__EXERCISE TEXT__.
● ● ● ● ●

The decision on Monday was unsigned but reflected a majority on the Court. It shielded Ross, part of the executive branch, from answering lawyers’ questions in a lawsuit challenging his decision to add a citizenship question to the 2020 census form. But the court did allow questions for another official, from the Justice Department, spawning a dissent by Gorsuch and Justice Clarence Thomas that said this differentiation made no sense.

Meanwhile, The Washington Post reported that the Trump administration has sought to bypass adverse lower-court rulingson some of its signature issues by seeking extraordinary relief from a refortified conservative Supreme Court. Attorney General Jeff Sessions and Solicitor General Noel J. Francisco have repeatedly gone outside the usual appellate process to get issues such as the travel ban, immigration and greater authority for top officials before the justices.

● ● ● ● ●

__EXTRACTED ENTRIES__.
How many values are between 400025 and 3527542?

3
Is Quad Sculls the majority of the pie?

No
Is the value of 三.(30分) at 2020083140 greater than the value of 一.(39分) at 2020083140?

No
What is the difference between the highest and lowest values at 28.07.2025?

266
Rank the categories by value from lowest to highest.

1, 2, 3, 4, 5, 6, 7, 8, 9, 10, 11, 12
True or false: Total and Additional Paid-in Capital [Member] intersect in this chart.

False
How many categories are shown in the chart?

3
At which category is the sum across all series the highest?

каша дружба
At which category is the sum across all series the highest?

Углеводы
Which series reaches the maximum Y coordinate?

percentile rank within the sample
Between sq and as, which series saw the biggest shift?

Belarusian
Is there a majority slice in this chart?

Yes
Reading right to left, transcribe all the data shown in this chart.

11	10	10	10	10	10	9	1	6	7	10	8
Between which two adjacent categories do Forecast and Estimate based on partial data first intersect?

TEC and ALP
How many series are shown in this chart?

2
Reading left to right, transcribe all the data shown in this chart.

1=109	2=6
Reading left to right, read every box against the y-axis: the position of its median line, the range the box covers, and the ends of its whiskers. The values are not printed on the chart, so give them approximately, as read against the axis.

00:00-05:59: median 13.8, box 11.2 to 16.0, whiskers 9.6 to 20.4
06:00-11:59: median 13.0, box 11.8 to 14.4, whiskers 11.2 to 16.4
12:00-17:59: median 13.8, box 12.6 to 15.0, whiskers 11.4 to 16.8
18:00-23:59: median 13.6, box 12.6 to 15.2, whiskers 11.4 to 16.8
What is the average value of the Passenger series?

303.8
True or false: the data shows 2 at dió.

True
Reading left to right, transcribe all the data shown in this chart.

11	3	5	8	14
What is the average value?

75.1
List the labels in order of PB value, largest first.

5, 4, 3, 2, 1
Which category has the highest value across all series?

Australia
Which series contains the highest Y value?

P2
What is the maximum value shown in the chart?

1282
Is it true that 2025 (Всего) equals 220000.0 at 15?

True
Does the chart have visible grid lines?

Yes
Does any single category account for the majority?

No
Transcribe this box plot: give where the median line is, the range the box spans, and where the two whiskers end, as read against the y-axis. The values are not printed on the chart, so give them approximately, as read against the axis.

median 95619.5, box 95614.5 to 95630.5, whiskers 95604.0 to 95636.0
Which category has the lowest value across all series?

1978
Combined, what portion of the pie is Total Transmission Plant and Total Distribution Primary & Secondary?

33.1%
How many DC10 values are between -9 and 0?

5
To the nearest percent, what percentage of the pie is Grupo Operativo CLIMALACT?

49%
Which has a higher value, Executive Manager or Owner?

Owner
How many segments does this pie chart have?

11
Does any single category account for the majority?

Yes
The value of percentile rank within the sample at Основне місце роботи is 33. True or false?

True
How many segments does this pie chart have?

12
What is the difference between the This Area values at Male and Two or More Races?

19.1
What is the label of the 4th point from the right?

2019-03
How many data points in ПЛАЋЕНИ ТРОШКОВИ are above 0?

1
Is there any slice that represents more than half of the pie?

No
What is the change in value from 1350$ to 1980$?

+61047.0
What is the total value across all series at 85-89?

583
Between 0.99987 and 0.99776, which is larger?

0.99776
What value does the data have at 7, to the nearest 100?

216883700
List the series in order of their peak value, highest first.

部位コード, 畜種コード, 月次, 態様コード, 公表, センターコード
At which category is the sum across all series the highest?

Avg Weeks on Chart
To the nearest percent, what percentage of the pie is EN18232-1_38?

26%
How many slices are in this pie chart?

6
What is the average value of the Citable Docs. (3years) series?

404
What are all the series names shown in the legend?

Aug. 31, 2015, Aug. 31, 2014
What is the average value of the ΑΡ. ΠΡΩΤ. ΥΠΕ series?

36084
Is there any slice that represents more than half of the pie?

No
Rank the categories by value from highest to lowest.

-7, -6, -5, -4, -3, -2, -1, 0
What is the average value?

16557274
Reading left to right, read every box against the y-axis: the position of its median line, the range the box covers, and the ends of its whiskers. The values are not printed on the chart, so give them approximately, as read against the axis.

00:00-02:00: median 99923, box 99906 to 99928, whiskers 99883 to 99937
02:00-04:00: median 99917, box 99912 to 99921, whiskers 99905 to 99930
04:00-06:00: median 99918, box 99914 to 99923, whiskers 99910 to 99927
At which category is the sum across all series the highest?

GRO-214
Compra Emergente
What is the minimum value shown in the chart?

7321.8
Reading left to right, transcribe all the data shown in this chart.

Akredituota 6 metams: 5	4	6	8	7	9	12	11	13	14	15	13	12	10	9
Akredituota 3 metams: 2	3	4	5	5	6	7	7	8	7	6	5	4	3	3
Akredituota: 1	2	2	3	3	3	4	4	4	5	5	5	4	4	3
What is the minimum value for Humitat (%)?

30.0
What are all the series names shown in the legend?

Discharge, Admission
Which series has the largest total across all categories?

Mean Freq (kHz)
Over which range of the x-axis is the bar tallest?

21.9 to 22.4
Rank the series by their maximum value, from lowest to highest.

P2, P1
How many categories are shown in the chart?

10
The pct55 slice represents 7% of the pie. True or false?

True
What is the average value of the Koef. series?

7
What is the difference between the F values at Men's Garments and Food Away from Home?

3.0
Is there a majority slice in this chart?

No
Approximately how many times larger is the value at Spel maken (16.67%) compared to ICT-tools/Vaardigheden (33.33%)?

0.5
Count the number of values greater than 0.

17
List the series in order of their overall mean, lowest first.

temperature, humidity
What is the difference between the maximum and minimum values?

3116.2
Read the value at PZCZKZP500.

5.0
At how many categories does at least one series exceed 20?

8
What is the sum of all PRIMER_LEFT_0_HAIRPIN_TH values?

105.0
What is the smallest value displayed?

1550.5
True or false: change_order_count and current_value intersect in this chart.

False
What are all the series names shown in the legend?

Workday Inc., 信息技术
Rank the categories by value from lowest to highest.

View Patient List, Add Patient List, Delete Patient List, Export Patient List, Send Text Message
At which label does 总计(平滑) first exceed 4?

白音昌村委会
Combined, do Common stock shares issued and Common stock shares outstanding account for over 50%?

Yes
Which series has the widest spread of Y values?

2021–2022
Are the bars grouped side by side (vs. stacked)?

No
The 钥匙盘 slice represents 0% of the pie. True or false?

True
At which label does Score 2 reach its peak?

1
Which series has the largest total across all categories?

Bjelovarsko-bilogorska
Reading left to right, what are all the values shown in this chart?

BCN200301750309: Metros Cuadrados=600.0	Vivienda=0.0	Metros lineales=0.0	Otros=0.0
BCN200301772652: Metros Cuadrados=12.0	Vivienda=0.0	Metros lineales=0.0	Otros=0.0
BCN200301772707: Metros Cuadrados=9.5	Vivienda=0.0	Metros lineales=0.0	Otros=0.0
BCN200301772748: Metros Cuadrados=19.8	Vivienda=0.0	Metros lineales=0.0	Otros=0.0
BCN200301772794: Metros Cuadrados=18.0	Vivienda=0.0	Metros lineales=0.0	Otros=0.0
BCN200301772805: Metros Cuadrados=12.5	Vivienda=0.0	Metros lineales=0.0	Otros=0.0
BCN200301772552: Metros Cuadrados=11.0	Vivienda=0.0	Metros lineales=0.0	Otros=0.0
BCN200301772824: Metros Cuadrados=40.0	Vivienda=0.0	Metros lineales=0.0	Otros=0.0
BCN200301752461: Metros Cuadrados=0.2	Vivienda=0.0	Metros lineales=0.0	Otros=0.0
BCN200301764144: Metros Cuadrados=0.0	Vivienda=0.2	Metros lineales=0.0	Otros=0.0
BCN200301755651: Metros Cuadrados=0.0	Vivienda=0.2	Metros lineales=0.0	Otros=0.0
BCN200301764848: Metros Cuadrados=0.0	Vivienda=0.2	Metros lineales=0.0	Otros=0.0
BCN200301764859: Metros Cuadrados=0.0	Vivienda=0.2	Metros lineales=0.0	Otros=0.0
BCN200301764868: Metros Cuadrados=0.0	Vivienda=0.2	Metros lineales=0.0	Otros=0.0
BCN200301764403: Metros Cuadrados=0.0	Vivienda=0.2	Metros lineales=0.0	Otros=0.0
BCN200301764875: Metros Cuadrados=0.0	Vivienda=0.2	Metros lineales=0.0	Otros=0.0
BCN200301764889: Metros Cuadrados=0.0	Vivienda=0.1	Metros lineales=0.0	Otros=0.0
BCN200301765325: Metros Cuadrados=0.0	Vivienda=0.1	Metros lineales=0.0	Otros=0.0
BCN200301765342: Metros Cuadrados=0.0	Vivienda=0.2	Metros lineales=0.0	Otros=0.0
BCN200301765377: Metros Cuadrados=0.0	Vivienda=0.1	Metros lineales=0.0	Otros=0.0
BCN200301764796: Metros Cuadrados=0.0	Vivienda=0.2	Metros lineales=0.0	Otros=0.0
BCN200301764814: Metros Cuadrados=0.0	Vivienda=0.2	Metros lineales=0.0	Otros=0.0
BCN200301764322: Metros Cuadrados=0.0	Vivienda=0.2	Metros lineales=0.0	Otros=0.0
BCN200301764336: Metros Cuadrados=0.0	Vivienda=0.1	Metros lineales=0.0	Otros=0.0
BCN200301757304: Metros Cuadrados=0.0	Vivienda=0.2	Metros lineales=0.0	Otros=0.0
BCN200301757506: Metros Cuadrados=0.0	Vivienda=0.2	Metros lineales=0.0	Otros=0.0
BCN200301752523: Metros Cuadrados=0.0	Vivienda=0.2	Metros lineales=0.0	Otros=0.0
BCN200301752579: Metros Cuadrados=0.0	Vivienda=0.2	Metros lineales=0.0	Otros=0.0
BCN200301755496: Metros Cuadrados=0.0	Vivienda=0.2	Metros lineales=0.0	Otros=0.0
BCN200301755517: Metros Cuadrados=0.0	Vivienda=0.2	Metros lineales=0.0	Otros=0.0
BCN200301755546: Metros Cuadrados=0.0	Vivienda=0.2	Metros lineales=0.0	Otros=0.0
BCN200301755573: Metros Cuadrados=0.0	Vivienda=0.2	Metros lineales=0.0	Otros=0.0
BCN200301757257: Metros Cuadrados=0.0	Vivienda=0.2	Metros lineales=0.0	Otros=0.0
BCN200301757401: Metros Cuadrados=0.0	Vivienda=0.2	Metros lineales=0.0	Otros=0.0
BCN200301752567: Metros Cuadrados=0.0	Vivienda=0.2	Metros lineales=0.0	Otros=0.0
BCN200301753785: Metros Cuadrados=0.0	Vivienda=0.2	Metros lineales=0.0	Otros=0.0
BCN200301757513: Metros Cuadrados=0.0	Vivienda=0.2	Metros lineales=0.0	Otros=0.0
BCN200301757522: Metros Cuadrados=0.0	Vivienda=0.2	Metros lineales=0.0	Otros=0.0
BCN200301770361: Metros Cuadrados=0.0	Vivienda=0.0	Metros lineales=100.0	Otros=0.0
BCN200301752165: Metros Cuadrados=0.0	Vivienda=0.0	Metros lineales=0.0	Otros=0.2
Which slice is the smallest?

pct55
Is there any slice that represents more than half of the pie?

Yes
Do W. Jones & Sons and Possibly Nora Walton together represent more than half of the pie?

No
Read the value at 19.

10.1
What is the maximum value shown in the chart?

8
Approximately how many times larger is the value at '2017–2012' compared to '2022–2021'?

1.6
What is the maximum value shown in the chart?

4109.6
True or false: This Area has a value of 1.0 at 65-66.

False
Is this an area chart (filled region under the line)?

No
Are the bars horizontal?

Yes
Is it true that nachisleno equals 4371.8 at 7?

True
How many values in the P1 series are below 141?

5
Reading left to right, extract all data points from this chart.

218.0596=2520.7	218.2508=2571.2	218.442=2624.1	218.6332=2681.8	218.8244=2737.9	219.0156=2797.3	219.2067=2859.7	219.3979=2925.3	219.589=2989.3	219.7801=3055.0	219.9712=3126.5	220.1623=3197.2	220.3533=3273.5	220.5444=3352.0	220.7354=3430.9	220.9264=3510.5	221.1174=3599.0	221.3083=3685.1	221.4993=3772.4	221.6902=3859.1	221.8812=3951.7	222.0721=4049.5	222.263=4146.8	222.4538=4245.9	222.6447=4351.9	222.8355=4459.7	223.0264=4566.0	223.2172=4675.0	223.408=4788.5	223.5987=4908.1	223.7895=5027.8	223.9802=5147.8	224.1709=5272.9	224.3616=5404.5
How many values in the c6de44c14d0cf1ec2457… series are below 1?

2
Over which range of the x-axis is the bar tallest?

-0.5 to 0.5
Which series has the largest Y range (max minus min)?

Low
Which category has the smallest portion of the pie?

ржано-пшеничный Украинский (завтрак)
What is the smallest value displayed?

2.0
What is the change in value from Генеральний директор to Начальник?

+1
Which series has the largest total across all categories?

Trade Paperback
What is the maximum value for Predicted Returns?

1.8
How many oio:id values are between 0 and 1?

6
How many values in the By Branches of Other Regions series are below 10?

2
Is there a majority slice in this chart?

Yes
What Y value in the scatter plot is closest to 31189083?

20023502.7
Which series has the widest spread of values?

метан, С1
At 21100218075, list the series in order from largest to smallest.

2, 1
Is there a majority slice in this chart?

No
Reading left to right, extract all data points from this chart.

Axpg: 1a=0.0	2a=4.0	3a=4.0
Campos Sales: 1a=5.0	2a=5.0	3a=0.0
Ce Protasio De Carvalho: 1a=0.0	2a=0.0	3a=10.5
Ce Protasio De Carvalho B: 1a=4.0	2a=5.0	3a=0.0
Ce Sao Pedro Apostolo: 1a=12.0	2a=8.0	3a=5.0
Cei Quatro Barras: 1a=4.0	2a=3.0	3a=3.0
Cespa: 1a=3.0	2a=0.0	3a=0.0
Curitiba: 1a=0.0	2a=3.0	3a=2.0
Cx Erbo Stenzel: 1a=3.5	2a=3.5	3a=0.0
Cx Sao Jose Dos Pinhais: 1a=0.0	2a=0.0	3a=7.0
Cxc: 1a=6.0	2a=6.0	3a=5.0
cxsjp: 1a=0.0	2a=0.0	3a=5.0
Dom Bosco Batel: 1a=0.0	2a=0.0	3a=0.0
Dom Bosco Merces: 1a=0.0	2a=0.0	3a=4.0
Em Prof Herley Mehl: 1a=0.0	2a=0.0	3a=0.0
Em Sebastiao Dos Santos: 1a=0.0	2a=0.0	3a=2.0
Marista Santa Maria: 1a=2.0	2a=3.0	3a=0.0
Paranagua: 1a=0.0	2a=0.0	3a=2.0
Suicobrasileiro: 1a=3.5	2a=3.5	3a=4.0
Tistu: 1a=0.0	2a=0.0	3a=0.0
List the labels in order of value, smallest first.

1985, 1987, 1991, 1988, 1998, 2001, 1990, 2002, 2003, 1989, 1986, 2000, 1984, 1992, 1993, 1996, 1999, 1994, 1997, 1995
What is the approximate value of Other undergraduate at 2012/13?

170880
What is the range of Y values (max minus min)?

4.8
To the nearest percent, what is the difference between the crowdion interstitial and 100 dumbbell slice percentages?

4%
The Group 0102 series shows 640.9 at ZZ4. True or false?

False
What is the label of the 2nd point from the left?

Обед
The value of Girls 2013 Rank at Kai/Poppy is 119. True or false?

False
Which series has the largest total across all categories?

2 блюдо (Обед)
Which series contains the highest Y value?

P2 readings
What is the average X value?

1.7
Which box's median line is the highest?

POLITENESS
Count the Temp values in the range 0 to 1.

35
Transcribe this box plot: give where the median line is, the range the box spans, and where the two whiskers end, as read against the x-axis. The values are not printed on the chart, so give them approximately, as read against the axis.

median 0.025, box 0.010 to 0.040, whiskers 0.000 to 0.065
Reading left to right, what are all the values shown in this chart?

● ● ● ● ●

__YOUR GOAL__. Please continue the news excerpt about the Supreme Court shielding Ross in the census citizenship question lawsuit, picking up after its final sentence and not the records.

__EXERCISE ANSWER__.
The government had asked the court to block questioning of Ross as part of a lawsuit filed by several states, including New York, and civil rights groups. The groups are seeking to stop the administration from adding a citizenship question to the U.S. Census. In all, there are six legal challenges to the question, which Ross announced in March would be added to the survey to help enforce the Voting Rights Act. The states and groups say it will intimidate some from participating and result in an inaccurate census.

News reports suggested that the court’s action makes it unlikely that Ross will have to give a deposition in the case but will allow the suit to go forward, at least for now. The court said it would entertain other objections from the government before the trial, which is scheduled to start Nov. 5 in New York.

The Washington Post added that the order “seemed like an attempt by the court to avoid a 5-to-4 split in its first politically significant action since the addition of new Justice Brett M. Kavanaugh.”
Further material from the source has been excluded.